Eduardo Aluicio-Sarduy received his undergraduate education at the Higher Institute of Applied Sciences and Technology (InSTEC) in Havana, Cuba, where he completed with honors his BSc (2007) and MSc in Radiochemistry (2011). In 2016, he earned his PhD in Materials Engineering at Politecnico di Milano, and currently, he is a postdoctoral researcher at the University of Wisconsin-Madison working on the production and radiochemical isolation of long-lived radionuclides for theranostics applications.
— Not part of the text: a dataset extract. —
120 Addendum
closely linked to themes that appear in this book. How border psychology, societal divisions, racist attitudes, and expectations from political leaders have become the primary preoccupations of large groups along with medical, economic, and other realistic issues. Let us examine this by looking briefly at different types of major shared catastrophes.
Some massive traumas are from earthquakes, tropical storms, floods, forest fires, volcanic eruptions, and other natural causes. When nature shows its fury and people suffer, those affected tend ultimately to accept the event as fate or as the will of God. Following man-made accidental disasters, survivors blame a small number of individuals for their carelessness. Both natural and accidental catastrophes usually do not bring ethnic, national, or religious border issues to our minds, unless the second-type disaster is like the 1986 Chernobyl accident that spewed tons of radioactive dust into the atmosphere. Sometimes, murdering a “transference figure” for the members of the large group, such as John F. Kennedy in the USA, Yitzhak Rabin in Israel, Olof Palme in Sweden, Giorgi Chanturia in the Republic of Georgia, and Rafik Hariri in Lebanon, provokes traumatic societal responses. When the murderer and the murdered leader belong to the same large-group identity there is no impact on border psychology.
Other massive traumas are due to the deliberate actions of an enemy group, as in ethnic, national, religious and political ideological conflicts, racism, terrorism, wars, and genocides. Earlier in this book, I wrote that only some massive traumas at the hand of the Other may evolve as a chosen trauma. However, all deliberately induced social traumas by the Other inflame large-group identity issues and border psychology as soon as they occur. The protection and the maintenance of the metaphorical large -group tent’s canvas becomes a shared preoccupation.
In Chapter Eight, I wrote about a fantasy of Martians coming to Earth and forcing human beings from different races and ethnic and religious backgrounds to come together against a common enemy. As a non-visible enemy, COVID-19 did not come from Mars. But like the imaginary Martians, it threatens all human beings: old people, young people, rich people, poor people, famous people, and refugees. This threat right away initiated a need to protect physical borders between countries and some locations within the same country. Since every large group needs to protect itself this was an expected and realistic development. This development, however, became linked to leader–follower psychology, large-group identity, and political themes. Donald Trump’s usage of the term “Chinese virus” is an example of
Jonathan Ward Engle is an assistant professor and cyclotron jockey in the departments of Medical Physics and Radiology at the University of Wisconsin. He has experience in radionuclide production, accelerator targetry, analytical and preparative radiochemistry for clinical and pre-clinical positron emission tomography (PET) scanning, and automation. He has degrees in Religion, Education, and Physics.